Movies are shown at the historic Geraldine Cinema on Talbot St, one of the longest-operating cinemas in New Zealand. Built in 1924 as the Town Hall, it was first building in Geraldine to be wired up for electricity, and included a projection booth for screening silent films. It opened on 25 August 1925 with a screening of North of the Yukon. Operated as a cinema and dance hall for many years by Cuth Knight before closing in 1967, it reopened in 1970, and has had several proprietors since. The cinema is well known for having a variety of couches in addition to standard cinema seating. There is a desire to see it become a registered historic building.

Geraldine's first radio station, Z100FM, operated in 1999–2000. This changed to Four Peaks FM in 2001. Just Country FM currently broadcasts from the town.

== Amenities ==

=== Library ===
The Geraldine library is located at 80 Talbot Street, the town's main street. It is open Monday to Fridays and on Saturday mornings. In late 2021, the library was repainted and new carpet was installed. This was the first refurbishment that the library had received since it was first opened in 2003.

=== Golf courses ===
There are two golf courses in Geraldine: The Geraldine District Golf Course and the Grande Vue Golf Course.

=== Swimming pool ===
The Geraldine summer pool is an outdoor pool that is open between November and March each year. It is located on Cox Street. The complex features a heated 25 metre long, six lane swimming pool, a learners pool and a toddlers pool. The Geraldine summer pool is home to the Geraldine Amateur Swimming Club which offers swimming lessons and also competes in various New Zealand swimming competitions.

::::

__WORK INSTRUCTION A__
In the Geraldine text, on what date did the Geraldine Cinema open?
__WORK INSTRUCTION B__
Return the portion of the Geraldine text starting at "Movies are shown" and ending at "registered historic building.".

__Saved entries__
::::

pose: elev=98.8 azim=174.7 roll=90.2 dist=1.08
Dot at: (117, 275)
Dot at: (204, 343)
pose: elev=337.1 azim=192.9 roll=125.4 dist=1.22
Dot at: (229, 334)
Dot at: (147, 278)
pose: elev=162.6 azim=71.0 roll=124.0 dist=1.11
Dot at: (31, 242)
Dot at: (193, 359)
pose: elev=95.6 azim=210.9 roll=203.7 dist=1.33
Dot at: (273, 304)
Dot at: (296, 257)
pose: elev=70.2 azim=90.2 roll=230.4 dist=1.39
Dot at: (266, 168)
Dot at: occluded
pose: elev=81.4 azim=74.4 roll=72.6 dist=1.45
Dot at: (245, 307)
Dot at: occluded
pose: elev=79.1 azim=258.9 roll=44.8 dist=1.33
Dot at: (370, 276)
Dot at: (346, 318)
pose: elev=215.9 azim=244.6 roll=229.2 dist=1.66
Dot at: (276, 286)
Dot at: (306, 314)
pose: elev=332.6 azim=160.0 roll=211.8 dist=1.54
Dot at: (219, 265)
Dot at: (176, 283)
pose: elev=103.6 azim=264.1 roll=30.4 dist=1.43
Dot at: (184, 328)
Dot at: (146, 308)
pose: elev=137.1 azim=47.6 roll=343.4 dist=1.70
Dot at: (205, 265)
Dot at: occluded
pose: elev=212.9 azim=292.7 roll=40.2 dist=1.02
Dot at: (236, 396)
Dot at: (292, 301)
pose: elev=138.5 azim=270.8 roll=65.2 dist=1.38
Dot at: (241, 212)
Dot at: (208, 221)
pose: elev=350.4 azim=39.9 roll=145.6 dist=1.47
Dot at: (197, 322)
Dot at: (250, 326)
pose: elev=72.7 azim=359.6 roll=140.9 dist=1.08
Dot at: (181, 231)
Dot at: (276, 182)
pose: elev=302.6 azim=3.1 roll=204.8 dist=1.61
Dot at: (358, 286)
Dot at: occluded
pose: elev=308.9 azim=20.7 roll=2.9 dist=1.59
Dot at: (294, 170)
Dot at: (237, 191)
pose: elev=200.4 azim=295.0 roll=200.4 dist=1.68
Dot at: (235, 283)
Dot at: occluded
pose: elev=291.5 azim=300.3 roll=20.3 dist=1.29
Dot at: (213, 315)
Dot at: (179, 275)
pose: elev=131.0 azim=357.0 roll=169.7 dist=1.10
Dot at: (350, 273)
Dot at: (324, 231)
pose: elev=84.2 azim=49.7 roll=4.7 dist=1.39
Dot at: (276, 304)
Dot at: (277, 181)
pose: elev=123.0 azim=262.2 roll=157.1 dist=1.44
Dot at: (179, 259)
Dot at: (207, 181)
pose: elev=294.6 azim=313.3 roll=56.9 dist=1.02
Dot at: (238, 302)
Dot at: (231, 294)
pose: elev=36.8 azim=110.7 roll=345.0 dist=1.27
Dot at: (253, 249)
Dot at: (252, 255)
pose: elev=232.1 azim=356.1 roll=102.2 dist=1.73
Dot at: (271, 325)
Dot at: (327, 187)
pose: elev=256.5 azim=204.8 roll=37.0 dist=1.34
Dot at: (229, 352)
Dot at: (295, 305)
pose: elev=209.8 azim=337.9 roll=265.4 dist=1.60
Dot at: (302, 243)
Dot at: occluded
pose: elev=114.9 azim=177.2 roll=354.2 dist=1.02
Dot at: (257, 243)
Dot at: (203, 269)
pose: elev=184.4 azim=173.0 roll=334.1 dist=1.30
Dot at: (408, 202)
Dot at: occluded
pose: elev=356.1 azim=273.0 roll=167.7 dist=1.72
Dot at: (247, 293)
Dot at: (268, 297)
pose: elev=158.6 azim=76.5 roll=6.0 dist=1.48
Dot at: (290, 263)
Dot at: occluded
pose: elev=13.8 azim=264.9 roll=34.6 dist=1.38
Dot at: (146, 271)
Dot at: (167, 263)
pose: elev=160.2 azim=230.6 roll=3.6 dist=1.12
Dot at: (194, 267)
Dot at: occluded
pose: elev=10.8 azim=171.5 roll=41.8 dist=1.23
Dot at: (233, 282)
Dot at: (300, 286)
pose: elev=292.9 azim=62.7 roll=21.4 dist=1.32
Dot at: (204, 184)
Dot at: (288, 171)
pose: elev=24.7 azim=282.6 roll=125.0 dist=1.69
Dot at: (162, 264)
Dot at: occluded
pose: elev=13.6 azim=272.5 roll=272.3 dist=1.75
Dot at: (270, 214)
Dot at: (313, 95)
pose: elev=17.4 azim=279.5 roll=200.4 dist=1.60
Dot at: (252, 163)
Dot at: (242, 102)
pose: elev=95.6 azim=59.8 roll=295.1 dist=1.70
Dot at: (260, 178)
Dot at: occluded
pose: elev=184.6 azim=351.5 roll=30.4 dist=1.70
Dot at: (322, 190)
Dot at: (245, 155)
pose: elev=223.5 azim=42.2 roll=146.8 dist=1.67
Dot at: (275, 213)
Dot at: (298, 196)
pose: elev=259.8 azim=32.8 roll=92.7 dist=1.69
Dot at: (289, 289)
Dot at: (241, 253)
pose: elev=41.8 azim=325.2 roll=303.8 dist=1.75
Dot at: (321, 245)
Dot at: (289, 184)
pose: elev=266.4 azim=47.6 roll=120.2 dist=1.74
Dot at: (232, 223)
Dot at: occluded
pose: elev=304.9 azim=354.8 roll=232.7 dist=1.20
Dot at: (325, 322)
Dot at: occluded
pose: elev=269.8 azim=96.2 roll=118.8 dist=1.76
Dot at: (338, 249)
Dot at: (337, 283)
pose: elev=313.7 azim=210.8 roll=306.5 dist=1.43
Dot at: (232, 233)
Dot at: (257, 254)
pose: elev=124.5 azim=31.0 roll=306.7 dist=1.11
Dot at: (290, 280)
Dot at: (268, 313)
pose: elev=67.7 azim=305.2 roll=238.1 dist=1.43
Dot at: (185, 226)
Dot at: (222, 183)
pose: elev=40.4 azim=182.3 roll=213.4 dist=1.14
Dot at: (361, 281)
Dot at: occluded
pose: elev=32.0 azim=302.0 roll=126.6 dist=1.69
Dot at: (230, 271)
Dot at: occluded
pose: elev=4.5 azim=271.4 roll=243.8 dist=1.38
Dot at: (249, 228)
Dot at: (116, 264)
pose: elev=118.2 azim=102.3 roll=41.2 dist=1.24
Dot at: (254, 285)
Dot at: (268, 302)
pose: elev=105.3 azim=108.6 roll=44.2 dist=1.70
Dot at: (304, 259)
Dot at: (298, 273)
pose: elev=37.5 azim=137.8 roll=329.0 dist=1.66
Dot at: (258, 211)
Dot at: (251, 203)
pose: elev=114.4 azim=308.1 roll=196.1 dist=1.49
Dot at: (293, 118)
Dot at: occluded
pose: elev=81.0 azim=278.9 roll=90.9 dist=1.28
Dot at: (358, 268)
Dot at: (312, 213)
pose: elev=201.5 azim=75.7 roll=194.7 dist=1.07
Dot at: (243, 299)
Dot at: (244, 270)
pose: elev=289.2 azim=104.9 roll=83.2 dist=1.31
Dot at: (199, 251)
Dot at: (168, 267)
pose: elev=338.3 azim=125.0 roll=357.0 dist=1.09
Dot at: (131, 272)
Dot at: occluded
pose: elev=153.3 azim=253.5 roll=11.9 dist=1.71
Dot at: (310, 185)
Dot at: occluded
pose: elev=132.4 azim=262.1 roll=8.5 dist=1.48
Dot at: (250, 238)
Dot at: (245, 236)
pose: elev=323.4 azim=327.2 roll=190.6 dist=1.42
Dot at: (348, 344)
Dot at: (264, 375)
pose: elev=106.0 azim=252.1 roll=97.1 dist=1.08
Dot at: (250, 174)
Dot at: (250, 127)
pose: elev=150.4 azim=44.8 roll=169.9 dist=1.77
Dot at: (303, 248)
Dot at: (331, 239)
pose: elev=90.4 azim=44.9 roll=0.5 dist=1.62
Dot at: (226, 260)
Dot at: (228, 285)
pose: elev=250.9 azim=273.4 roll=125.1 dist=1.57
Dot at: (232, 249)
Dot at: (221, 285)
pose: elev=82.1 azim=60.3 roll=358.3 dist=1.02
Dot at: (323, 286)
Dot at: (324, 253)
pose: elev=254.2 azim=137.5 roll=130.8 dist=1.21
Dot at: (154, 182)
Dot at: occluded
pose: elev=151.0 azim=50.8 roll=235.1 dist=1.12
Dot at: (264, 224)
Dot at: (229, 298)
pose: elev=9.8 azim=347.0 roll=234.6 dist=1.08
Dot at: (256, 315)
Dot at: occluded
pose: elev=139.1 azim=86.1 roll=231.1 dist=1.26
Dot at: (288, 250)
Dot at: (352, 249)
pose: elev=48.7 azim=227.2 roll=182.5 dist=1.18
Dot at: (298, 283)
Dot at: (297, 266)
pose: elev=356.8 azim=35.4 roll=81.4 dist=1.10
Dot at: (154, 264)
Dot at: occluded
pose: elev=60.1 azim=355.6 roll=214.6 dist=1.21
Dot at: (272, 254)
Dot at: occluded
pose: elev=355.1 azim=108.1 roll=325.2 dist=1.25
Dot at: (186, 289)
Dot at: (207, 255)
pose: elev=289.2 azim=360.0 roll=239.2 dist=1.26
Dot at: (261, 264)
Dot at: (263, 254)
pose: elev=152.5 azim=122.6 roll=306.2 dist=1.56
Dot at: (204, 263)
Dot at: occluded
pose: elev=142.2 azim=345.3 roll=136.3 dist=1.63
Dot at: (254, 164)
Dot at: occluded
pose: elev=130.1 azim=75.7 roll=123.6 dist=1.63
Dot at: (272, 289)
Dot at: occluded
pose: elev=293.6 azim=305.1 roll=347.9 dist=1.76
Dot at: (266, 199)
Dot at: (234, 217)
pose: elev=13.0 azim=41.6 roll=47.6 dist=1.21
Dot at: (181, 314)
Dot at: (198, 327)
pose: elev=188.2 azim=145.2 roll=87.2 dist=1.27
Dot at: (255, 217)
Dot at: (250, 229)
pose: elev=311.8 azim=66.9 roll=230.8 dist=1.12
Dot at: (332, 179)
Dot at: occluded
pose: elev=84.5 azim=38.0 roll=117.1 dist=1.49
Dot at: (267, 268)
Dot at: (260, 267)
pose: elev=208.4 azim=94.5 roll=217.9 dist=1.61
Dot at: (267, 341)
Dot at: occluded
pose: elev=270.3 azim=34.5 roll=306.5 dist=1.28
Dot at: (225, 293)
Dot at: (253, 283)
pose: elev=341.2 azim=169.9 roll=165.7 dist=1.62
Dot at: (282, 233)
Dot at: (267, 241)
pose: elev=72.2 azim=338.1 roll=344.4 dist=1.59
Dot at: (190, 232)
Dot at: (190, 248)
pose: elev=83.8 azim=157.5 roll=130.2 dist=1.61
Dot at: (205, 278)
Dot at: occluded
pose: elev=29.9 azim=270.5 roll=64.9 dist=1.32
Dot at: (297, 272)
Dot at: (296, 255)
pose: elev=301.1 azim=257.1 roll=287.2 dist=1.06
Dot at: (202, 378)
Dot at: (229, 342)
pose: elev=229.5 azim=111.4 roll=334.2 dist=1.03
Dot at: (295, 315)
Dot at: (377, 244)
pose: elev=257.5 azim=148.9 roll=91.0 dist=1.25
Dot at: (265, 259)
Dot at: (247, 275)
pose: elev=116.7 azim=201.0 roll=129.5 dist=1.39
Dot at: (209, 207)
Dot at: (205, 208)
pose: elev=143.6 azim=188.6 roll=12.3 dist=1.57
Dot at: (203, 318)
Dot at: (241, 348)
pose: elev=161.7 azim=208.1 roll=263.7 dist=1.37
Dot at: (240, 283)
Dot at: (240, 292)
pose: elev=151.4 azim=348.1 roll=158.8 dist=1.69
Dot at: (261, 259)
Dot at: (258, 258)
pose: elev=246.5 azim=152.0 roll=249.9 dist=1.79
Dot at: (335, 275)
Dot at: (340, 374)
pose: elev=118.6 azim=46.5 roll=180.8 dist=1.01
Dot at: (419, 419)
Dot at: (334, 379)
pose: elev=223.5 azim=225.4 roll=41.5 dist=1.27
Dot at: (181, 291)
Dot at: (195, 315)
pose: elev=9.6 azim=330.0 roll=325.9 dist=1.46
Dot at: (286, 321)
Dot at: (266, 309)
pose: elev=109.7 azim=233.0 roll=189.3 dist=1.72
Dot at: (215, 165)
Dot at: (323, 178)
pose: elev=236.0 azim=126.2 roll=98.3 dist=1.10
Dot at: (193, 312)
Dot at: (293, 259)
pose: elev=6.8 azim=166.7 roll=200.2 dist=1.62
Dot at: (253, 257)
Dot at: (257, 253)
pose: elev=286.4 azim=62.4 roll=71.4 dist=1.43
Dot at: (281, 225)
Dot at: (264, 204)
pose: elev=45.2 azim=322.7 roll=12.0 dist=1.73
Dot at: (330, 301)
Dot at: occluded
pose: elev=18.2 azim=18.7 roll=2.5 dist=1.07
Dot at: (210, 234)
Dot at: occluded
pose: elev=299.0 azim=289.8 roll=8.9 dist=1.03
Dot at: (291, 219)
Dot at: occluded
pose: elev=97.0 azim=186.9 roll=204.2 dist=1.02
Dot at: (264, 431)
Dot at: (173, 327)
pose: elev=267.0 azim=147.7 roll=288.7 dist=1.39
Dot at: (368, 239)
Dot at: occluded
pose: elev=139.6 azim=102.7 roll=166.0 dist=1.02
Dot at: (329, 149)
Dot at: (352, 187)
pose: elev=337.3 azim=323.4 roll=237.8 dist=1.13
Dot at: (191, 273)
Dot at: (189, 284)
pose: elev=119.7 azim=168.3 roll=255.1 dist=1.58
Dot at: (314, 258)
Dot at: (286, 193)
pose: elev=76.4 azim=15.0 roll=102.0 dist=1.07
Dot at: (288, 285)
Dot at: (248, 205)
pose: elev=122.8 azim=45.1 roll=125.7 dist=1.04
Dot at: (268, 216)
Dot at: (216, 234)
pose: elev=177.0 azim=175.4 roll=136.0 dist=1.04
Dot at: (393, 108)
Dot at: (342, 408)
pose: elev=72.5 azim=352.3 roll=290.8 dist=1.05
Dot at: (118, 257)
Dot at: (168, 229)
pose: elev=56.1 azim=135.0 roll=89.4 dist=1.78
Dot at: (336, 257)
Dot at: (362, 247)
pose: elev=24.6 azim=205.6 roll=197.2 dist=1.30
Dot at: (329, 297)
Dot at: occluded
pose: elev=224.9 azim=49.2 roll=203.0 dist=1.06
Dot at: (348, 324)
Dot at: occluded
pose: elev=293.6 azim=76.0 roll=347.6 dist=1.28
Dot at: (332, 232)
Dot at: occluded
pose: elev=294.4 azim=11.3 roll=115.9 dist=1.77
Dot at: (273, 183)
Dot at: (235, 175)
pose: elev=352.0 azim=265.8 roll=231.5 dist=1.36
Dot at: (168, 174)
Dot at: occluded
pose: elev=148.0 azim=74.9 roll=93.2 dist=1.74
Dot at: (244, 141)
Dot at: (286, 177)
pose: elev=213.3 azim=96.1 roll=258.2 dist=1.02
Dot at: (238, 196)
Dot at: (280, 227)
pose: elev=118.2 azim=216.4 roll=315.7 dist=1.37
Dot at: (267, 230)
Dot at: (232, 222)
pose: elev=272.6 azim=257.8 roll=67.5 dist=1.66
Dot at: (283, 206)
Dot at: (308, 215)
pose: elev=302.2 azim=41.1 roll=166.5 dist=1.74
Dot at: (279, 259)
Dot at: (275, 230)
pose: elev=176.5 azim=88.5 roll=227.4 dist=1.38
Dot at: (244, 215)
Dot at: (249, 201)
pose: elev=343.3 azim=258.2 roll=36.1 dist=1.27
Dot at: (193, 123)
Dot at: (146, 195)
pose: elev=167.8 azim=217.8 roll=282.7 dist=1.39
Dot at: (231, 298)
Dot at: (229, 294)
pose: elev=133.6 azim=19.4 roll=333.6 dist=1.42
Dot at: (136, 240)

::::

__PROBLEM SOLUTION A__
It opened on 25 August 1925.

__PROBLEM SOLUTION B__
Movies are shown at the historic Geraldine Cinema on Talbot St, one of the longest-operating cinemas in New Zealand. Built in 1924 as the Town Hall, it was first building in Geraldine to be wired up for electricity, and included a projection booth for screening silent films. It opened on 25 August 1925 with a screening of North of the Yukon. Operated as a cinema and dance hall for many years by Cuth Knight before closing in 1967, it reopened in 1970, and has had several proprietors since. The cinema is well known for having a variety of couches in addition to standard cinema seating. There is a desire to see it become a registered historic building.